### KUTIPAN

Suatu hari, Sangkuriang yang tengah bersandar mesra dan Dayang Sumbi yang sedang menyisir rambut Sangkuriang melihat sebuah bekas luka di kepala Sangkuriang. Ketika itu juga, Dayang Sumbi teringat akan kejadian silam saat ia memukul kepala Sangkuriang dengan sendok. Setelah ia mengetahui bahwa ternyata Sangkuriang adalah anak kandungnya, maka Dayang Sumbi segera memberi tahu kebenarannya. Namun, meski sudah diberitahu oleh Dayang Sumbi, Sangkuriang tetap memaksa untuk menikahinya. Dengan sekuat Dayang Sumbi berusaha menolaknya, maka ia pun memberikan sebuah syarat pinangan yang tak mungkin dipenuhi. Ia menyuruh Sangkuriang untuk membuat perahu dan telaga (danau) dengan membendung sungai Citarum dalam waktu satu malam. Sangkuriang yang terlanjur telah jatuh cinta pada ibunya itu langsung menyanggupi dan mengerjakan permintaan itu dengan bantuan sahabat-sahabat jin-nya. Sangkuriang kemudian membuat perahu dari sebuah pohon yang tumbuh di timur, yang menurut banyak orang tunggul dari pohon itu kini menjadi Gunung Bukit Tanggul. Sedangkan ranting pohon yang ditumpuknya di sebelah barat itu menjadi Gunung Burangrang. Karena dibantu makhluk halus, Sangkuriang hampir menyelesaikan semuanya. Tapi, Dayang Sumbi yang tidak ingin menikah dengan anaknya terus berdoa pada Sang Hyang Tunggal agar Sangkuriang tak bisa menyelesaikannya. Dayang Sumbi pun mengibaskan kain boeh raring hasil tenunannya, dan seketika kain putih itu bercahaya seperti fajar yang terbit dari timur. Jin yang membantu Sangkuriang mengira bahwa hari telah mulai pagi dan mereka pergi ketakutan. Sangkuriang yang kesal karena hampir menyelesaikan semuanya itu langsung menjebol bendungan danau yang berada di Sanghyang Tikoro, sumbat danau itu ia lemparkan ke arah timur dan kini menjadi Gunung Manglayang. Perahunya sendiri yang telah dibuat itu ditendangnya ke arah utara dan kini menjadi Gunung Tangkuban Parahu. Terlepas dari benar atau tidaknya kisah tersebut, Gunung Tangkuban Parahu telah menjadi primadona Kota Bandung. Banyak orang yang berkunjung ke tempat ini untuk mengabadikan keindahannya. Dan yang bisa Sobat Djadoel ambil dari kisah ini adalah patuhilah orang tuamu.

######

● PETUNJUK TUGAS:
Nyatakan apakah setiap pernyataan di bawah ini sesuai dengan kutipan tentang kisah Sangkuriang, dengan jawaban ya atau tidak beserta kata-kata penentu yang dikutip tanpa diubah dari kutipan itu.
1. Dayang Sumbi melihat bekas luka di kepala Sangkuriang.
2. Ranting pohon yang ditumpuk Sangkuriang di sebelah barat menjadi Gunung Manglayang.
3. Sangkuriang menendang perahunya ke arah utara.
Materi tidak dipakai dalam tugas ini.

### MATERI YANG DISEDIAKAN

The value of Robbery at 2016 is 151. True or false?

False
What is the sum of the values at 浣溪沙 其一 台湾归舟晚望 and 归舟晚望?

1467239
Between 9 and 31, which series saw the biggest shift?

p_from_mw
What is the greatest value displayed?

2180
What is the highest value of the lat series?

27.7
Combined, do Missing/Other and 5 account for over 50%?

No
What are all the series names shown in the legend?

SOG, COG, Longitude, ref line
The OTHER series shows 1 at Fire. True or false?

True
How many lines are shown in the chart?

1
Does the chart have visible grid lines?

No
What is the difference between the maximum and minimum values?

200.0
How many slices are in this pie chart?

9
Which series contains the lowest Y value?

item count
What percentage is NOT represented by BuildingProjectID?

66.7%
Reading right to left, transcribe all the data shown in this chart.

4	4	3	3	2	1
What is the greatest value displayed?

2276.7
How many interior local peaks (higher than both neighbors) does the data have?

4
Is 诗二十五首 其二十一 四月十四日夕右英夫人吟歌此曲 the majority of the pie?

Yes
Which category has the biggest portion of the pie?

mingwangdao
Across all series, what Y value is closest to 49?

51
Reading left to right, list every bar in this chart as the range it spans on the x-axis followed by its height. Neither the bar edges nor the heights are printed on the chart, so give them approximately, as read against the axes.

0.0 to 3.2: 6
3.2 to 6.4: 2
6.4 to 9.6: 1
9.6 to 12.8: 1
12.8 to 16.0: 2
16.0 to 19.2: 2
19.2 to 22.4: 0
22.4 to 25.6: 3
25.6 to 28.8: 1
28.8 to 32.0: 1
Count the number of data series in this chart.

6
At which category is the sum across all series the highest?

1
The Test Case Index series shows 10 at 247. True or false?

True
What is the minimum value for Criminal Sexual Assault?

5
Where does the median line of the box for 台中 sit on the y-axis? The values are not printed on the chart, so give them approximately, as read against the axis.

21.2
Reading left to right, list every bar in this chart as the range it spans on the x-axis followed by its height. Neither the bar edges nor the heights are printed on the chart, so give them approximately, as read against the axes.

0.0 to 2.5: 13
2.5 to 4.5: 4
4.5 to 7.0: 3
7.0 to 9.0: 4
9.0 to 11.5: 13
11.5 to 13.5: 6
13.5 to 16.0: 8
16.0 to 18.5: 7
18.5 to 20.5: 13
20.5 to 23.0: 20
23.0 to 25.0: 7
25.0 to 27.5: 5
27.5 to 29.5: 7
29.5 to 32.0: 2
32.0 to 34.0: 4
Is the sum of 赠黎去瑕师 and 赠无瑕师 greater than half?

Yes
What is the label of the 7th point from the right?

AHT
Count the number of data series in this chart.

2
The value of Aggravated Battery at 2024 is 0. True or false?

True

######

● KOTAK JAWABAN:
1. Ya: "melihat sebuah bekas luka di kepala Sangkuriang"
2. Tidak: "ranting pohon yang ditumpuknya di sebelah barat itu menjadi Gunung Burangrang"
3. Ya: "Perahunya sendiri yang telah dibuat itu ditendangnya ke arah utara"